[Records from a dataset]
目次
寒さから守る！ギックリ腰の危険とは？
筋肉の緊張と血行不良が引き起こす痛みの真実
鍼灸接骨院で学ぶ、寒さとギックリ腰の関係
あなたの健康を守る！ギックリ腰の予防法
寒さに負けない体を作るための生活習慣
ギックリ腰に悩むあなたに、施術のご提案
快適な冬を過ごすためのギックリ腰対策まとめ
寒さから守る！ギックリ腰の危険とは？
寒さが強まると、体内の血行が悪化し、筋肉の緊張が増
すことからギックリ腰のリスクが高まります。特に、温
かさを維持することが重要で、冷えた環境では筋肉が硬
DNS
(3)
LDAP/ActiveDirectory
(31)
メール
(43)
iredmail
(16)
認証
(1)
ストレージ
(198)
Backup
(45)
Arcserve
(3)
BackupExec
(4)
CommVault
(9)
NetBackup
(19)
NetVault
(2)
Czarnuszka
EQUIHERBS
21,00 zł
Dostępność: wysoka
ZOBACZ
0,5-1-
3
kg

==

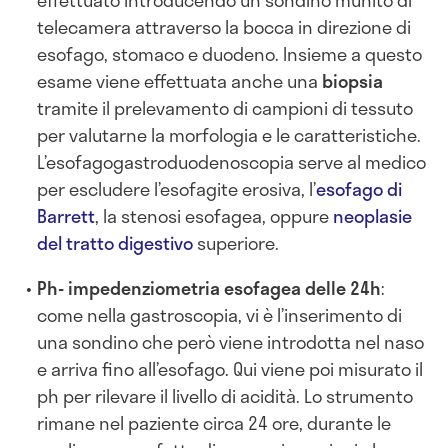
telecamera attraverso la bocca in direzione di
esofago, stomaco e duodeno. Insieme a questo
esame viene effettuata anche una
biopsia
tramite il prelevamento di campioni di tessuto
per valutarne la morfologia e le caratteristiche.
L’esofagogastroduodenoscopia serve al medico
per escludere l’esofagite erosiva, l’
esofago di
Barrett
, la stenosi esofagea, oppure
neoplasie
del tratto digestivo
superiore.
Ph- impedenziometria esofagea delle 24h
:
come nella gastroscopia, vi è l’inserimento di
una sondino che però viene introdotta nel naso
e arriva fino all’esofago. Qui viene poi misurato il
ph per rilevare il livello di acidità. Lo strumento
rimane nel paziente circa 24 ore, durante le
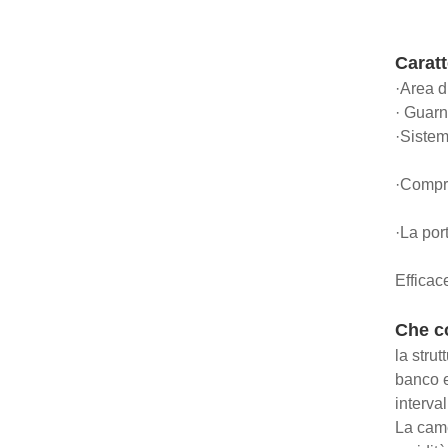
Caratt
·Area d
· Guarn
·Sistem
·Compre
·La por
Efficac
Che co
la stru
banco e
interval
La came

* * *

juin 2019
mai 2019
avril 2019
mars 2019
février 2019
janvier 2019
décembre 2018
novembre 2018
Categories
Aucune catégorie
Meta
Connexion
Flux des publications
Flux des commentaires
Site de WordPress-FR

» **Your instructions**
Filter the records down to the lines containing the word "viene", and copy those.

» **Response to this task**
esame viene effettuata anche una
una sondino che però viene introdotta nel naso
e arriva fino all’esofago. Qui viene poi misurato il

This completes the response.